Interest, justice and laicity, Denis Meuret (University of Bourgogne)
For one to grasp fully the idea of laicity implies that one renounces the idea of laicity being born of a rejection of religion to therefore think a « political » model in which the school system may find its legitimacy in the founding of a social cooperation between men and women free and equal in rights. Excellency in the traditional French system has acquired the same status as saintliness in catholicism and the question for justice in the education system has exclusively been linked to that of social inequalities of access to higher education. In the « political » model – as John Rawls views it – justice has it that the school system gives everybody a chance to live a life that, on the basis of sound and rational judgement, they may find to be good. Merit then ceases to be the main principle of justice and the access to higher education ceases to be the sole purpose of justice. Yet it is important that the (type of) education received by all, equality of the amount and that of acquired capacities, their quality and the means to use them, should become criteria of social justice.

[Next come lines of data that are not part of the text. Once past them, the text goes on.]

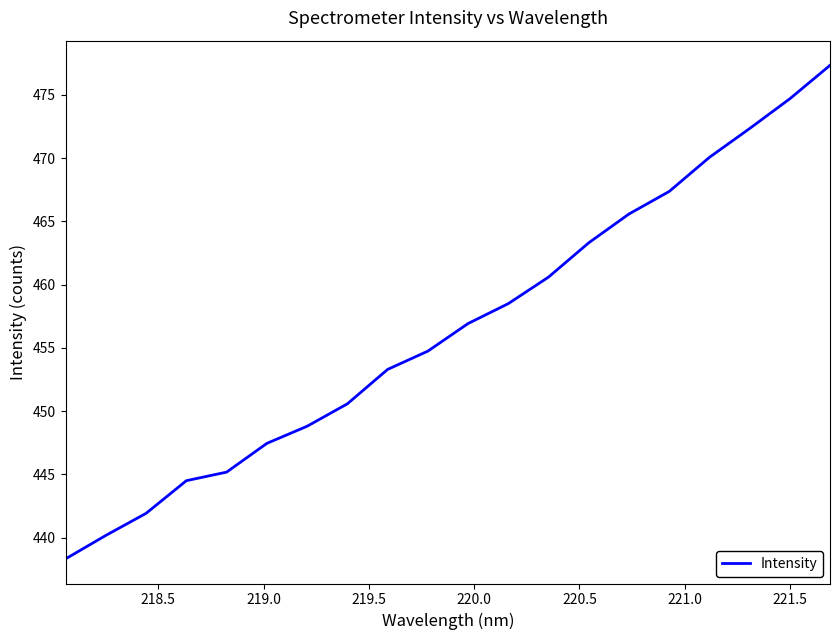

What is the maximum value shown in the chart?

477.3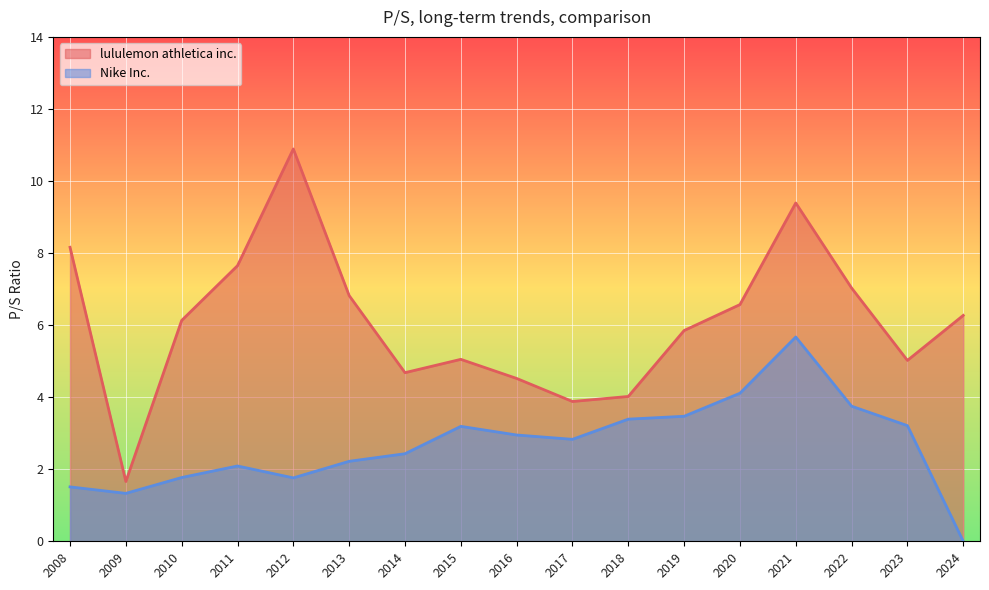

Is it true that Nike Inc. equals 0.9 at 2014?

False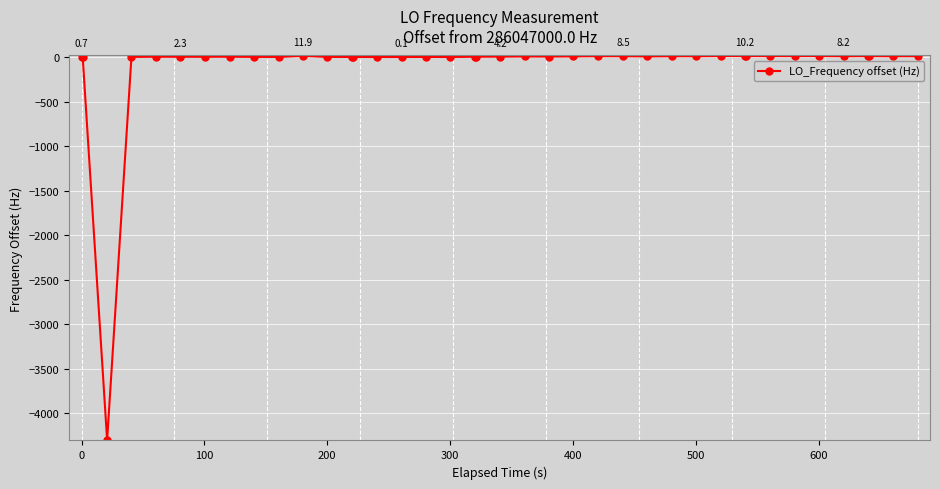

What is the average value?

-102.5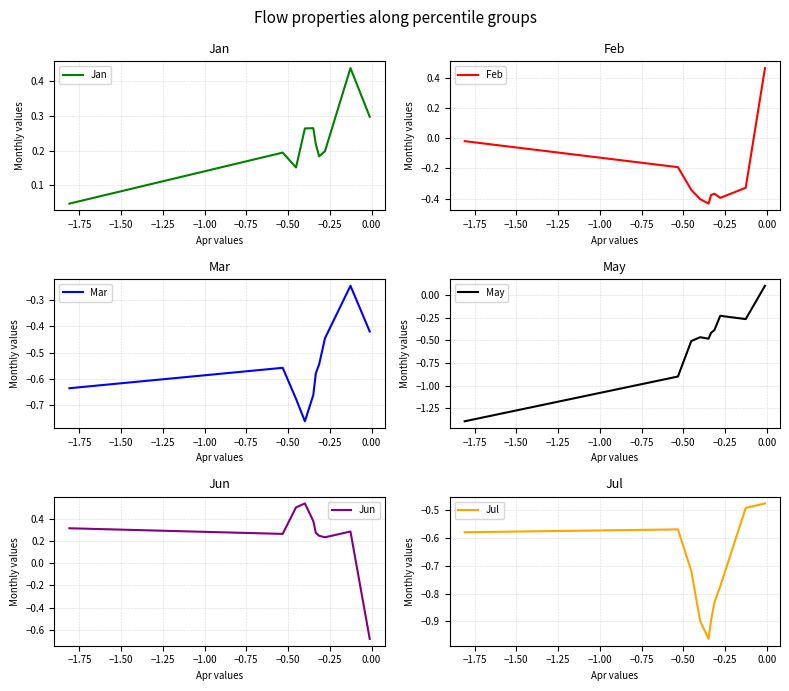

How many values in Jun are below zero?

1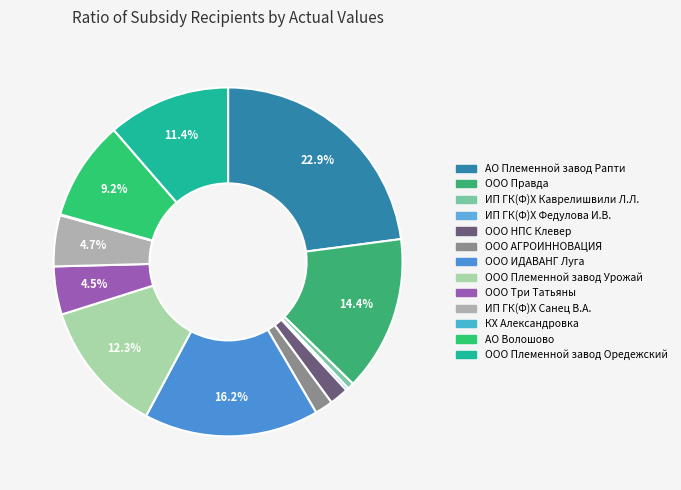

Between ООО Племенной завод Оредежский and ИП ГК(Ф)Х Каврелишвили Л.Л., which is larger?

ООО Племенной завод Оредежский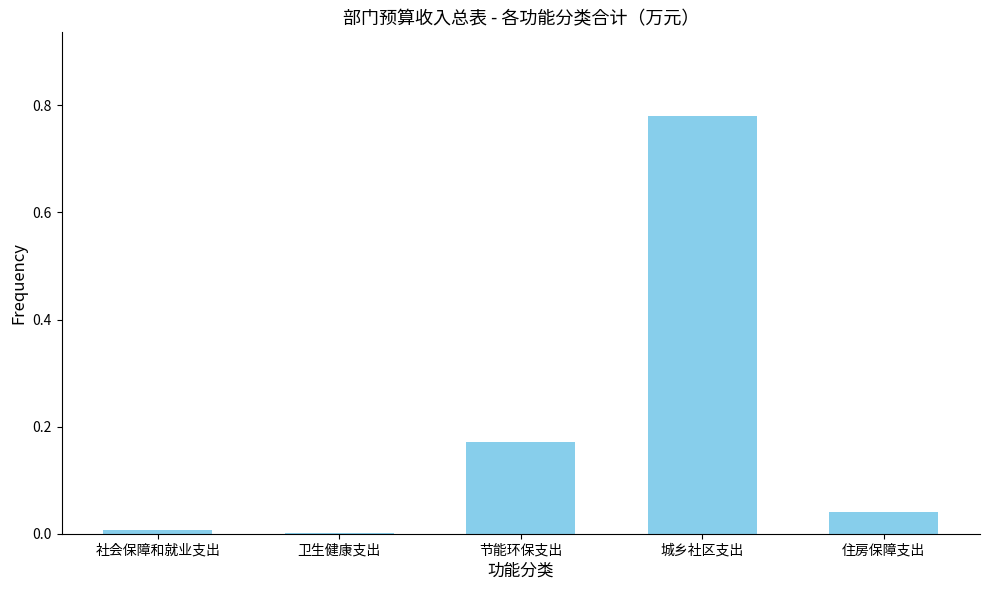

Between 节能环保支出 and 社会保障和就业支出, which is larger?

节能环保支出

Equity in an open system, Gérard Wormser (ENS of Fontenay/Saint-Cloud)
The French education system once thought that it could preserve its homogeneousness in a society that was but hardly open to the outside world and hardly prone to competition. This system undergoes a crisis when going to university no longer goes together with the hope of improving one’s living standards, and when school merit generates extreme differentiations between people’s destinies without those who have benefited from it feeling indebted to those who have not. As such evolution undermines the social contract, all that contributes to make the system more transparent and easier to use favours equity. Thus, in an open system the importance of representations coming from the outside world can only but grow. The school system just cannot do without the complexity which structures the present-days communities. The « sharing of knowledge » is a phrase (of) which one has to understand the importance of. Complexity begins with a shift towards responsibility.
Studies: Philosophical models of teaching, Israël Scheffler (University of Harvard)

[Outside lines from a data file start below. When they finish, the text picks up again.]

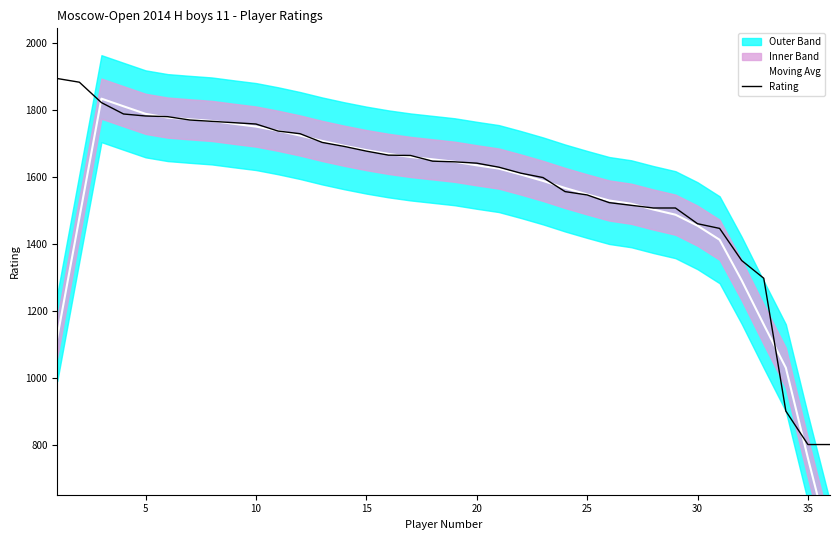

What is the maximum value for Rating?

1894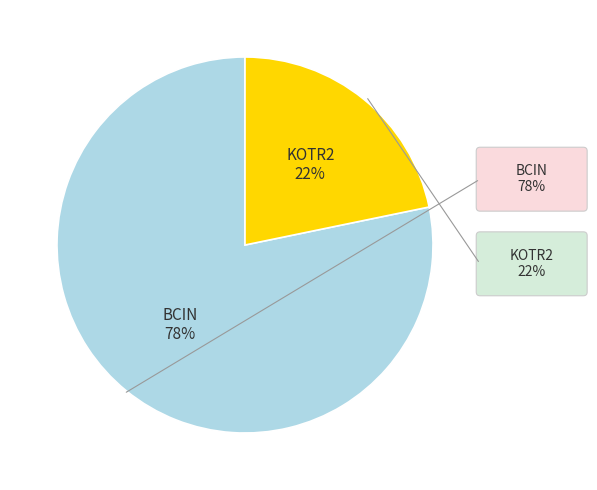

Is there any slice that represents more than half of the pie?

Yes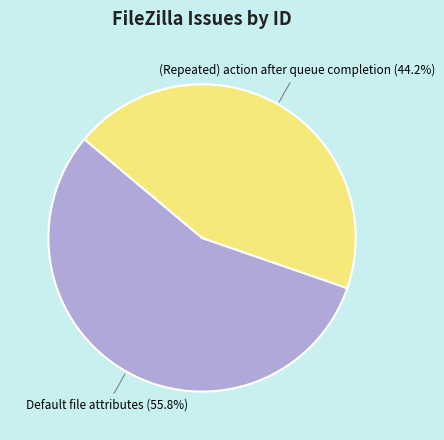

Does any single category account for the majority?

Yes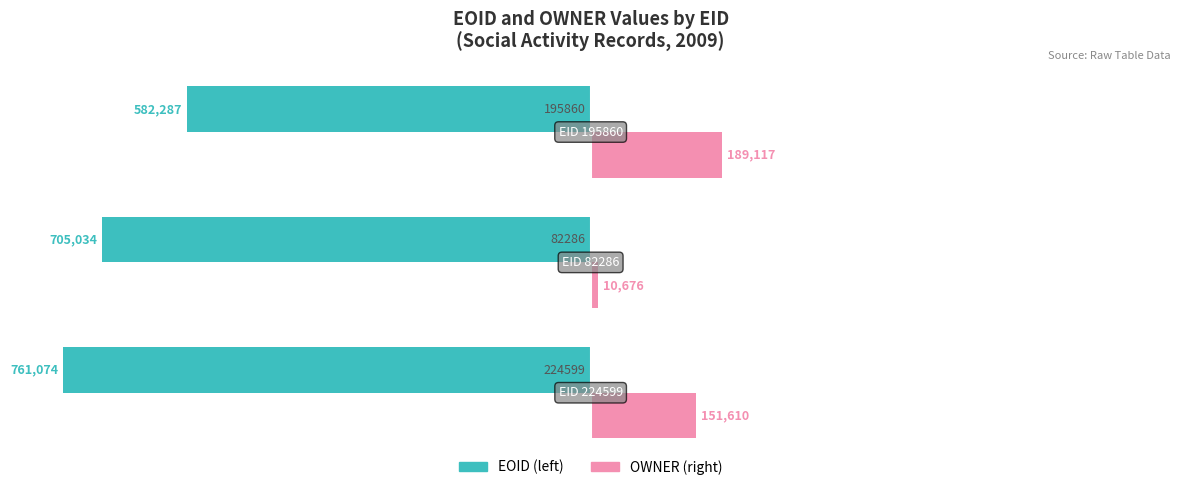

How many distinct data groups are displayed?

2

The question of teaching can be reduced to three main points: what sort of learning shall I aim to achieve? In what does such learning consist? How shall I strive to achieve it? These points may be examined on three levels: normative, epistemological and empirical. I. Scheffler chooses to deal with them indirectly by discussing three examples of educational models: those of impression, insight and rules. Organizing detailed confrontations between locke, Augustine and Kant, he shows the assets and relevance, the drawbacks and limits of their different conceptions.
Correspondence: Reason and decision, Francisco Naishtat (University of Buenos Aires)

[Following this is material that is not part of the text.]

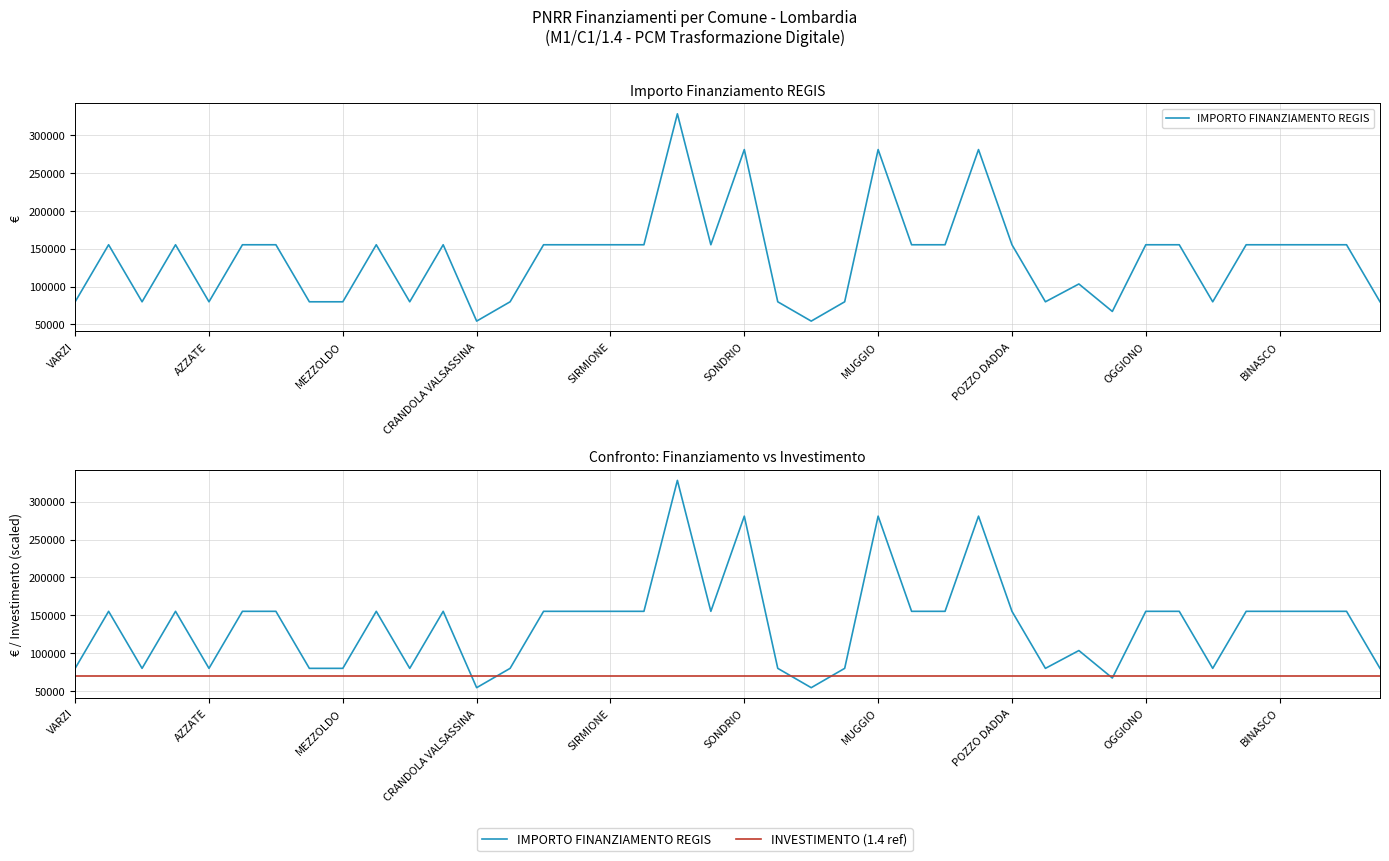

What is the total value across all series at 23?

149922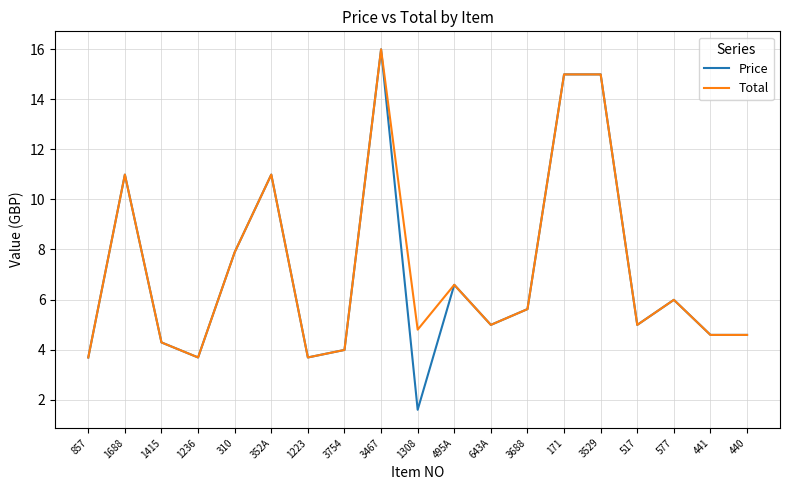

What position from the right is 857?

19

The finiteness of reason submits human behaviour to the double imperative of choice and of decision. The author shows that ratio is based on a mathematical model and aims at universality of thought, leaving behind it among all the variousnesses of reality the free uncertainty of the mind, mens, whose operations are conditioned by the body. Action thus requires a decision to move forward along and between several paths, without the geometrical clarity of a classical French garden but among the obscure vacillations of lived experience.